Virtual Atomicity (was: purse deposit and the Cambio)
Mark S. Miller
markm@caplet.com
Thu, 24 Jun 1999 13:42:25 -0700
At 05:29 PM 6/18/99 , Ka-Ping Yee wrote:
>Date: Fri, 18 Jun 1999 03:30:11 -0700 (PDT)
>From: Ka-Ping Yee <ping@lfw.org>
>The deposit method
>provides a little extra atomicity good for some simple cases, but
>without a general way to do locking or reversible transactions
>you can't then compose new compound operations out of the elementary
>ones in ERTP that remain safely atomic.
[+] The Kernel-E contract must provide adequate atomicity constructs.
However, these don't need to resemble "locking" or "reversible
transactions". The Famed IBM 360 "Principles of Operation" (The POO)
introduced the term "unit of operation". Computation proceeds forward one
unit of operation at a time. Each unit of operation transforms a
well-definable computation state into another well-definable computation
state. Units of operation are interleaved, but computation as a whole is
faithfully describable as a serializable sequence of such atomic units. For
the 360, the unit was typically the instruction. But some instructions, like
block move, were a composite of such units.
Norm & Jonathan, please correct me here, as I'm probably about to screw up,
but here goes:
In KeyKOS & EROS, the units of operation are
1) Whatever the user-mode-instruction units of operation are.
2) The message pass (or gate jump). Call, Fork, & Return
3) When the invoked object is a kernel object, the servicing of the
request. (Thereby avoiding the need to include kernel state in
the definition of "computation state".)
At a higher level, KeyKOS's and EROS's monitor-like exclusive entry into a
domain enables domains to service many requests as if the entire servicing
of a single request were a similar atomic unit, even though it involves many
machine instructions that are interleaved in time with machine instructions
elsewhere. Where this fiction is successful, one may imagine a "virtual
unit of operation".
One can similarly define E's semantics in terms a hierarchy of such units of
operation.
* At the lowest level are the individual eval, match, and call steps in
evaluating Kernel-E parse tree. The semantics of the E virtual machine is
defined in terms of Kernel-E parse trees (really ASTs), not instructions.
However, in order to do a POO style semantics, I need to show an "explicit
control evaluator", essentially a register machine (ref Sussman & Abelson,
"Structure and Interpretation of Computer Programs") rather than a mutually
recursive evaluation algorithm, as the latter hides computation state.
Fortunately, an explicit control evaluator is at least as straightforward to
define as an instruction interpreter.
>From the point of view of such a definition, all accessible Java is
primitive, even when it calls back into E. Which brings us to stack frames.

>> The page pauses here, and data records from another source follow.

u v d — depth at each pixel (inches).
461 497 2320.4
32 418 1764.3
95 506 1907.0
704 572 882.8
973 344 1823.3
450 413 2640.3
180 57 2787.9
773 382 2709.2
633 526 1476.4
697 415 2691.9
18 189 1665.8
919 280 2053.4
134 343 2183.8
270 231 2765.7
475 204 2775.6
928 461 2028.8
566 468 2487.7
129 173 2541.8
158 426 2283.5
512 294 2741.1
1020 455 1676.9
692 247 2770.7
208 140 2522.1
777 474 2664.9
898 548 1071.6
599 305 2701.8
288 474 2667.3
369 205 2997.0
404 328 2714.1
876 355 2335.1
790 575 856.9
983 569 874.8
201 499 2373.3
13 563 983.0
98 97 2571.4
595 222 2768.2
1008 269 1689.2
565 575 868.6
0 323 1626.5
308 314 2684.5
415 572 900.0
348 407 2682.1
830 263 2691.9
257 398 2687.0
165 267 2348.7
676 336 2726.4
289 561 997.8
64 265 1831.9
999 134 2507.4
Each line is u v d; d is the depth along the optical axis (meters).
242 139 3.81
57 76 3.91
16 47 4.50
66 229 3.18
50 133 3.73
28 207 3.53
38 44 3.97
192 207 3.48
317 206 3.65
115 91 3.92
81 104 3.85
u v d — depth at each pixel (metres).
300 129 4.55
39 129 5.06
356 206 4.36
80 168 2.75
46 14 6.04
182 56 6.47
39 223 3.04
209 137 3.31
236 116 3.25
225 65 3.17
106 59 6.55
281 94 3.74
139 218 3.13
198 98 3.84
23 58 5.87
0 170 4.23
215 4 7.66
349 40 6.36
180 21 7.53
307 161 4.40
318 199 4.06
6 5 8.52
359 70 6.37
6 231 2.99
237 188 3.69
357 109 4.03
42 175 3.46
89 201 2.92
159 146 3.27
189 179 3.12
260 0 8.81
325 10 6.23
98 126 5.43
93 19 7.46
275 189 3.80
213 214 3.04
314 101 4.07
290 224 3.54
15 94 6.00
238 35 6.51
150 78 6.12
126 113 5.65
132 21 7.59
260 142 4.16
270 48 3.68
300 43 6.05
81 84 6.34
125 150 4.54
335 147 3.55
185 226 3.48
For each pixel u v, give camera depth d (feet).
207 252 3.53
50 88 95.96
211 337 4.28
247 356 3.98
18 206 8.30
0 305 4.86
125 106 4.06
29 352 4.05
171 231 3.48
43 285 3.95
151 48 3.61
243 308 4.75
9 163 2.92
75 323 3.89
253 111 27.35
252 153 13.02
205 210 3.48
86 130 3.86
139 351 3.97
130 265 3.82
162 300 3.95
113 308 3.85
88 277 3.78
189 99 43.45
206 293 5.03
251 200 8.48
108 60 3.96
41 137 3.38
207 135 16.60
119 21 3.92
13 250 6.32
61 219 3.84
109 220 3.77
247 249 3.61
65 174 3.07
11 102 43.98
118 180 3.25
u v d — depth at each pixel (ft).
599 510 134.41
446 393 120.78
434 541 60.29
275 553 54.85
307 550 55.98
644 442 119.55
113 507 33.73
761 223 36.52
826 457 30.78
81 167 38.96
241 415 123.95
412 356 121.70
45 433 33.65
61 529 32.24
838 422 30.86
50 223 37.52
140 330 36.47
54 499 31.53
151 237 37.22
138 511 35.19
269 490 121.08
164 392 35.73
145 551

* The next layer is stack-frame to stack-frame, or caller-to-callee. Since
1) E requires strict stacking discipline, 2) there may be at most one stack
executing inside a vat, and 3) (as we'll see in the next item) a vat only
has synchronous access within the vat; therefore we guarantee that the state
synchronously accessible to a caller after return from a callee must be the
synchronously accessible state in which the callee was called + modification
performed *only* by this callee (and his callees, etc..).
Since Java can call back into E, "computation state" must include Java
computation state. I hope this won't be as messy as I fear it will be.
* The unit of operation for concurrent distributed computation is the Turn.
Every time a message is asynchronously sent
recipient <- foo(args)
(read "recipient should eventually foo the args") the delivery of this
message to this recipient will happen in its own Turn in the Vat hosting the
recipient. Each Vat performs one Turn at a time by synchronously delivering
the message to the recipient, thereby spawning an initial stack frame. This
stack frame can then do all the things described by the previous two
granularities, but until this top stack frame exits, it's still its Turn,
and all other Turns for the same Vat are excluded. Once this Turn is over,
then, if there are further available Turns, the Vat must choose one and
proceed.
The order in which a Vat chooses Turns is constrained by the partial
ordering rules of message delivery, but is otherwise arbitrary. (If
necessary, there is an old priority proposal, consistent with the rest of
E's semantics, than could be dusted off. But I dearly don't want to.)
Because a Turn only has synchronous access within its own Vat, one may
faithfully describe overall distributed computation as a globally
serializable sequence of atomic Turns, even though Vats proceed in parallel
with each other, with no inter-Vat mutual exclusion.
This property is a big deal. This reconciliation of Actor-style and
sequential programming is *the* important invention, by Doug Barnes, that
distinguishes E both from the purely concurrent Actor tradition and from
other attempts to add concurrency to a sequential base.
* With the partial ordering constraints on message delivery, Kernel-E
provides further tools to deal with concurrency control issues, but
hopefully that will be beyond the scope needed for the following issues.
Though I'm violating atomicity, more later,
--MarkM